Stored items
-=-=-

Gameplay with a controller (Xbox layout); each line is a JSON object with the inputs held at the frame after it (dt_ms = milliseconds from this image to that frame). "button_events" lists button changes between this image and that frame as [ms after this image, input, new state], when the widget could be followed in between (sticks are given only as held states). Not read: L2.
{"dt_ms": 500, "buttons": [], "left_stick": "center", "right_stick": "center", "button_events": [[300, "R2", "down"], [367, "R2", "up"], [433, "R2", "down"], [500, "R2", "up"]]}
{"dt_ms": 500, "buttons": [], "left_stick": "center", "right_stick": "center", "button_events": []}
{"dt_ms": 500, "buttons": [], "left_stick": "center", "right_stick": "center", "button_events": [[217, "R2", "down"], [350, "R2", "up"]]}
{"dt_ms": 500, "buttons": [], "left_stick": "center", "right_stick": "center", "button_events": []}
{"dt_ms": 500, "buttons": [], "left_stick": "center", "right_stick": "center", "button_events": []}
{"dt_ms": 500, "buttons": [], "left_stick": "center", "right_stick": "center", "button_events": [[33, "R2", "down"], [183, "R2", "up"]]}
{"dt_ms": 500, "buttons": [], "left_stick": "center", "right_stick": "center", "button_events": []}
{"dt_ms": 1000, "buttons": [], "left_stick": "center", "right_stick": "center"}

-=-=-

Action item
Repeat the records above exactly.

Task response
Gameplay with a controller (Xbox layout); each line is a JSON object with the inputs held at the frame after it (dt_ms = milliseconds from this image to that frame). "button_events" lists button changes between this image and that frame as [ms after this image, input, new state], when the widget could be followed in between (sticks are given only as held states). Not read: L2.
{"dt_ms": 500, "buttons": [], "left_stick": "center", "right_stick": "center", "button_events": [[300, "R2", "down"], [367, "R2", "up"], [433, "R2", "down"], [500, "R2", "up"]]}
{"dt_ms": 500, "buttons": [], "left_stick": "center", "right_stick": "center", "button_events": []}
{"dt_ms": 500, "buttons": [], "left_stick": "center", "right_stick": "center", "button_events": [[217, "R2", "down"], [350, "R2", "up"]]}
{"dt_ms": 500, "buttons": [], "left_stick": "center", "right_stick": "center", "button_events": []}
{"dt_ms": 500, "buttons": [], "left_stick": "center", "right_stick": "center", "button_events": []}
{"dt_ms": 500, "buttons": [], "left_stick": "center", "right_stick": "center", "button_events": [[33, "R2", "down"], [183, "R2", "up"]]}
{"dt_ms": 500, "buttons": [], "left_stick": "center", "right_stick": "center", "button_events": []}
{"dt_ms": 1000, "buttons": [], "left_stick": "center", "right_stick": "center"}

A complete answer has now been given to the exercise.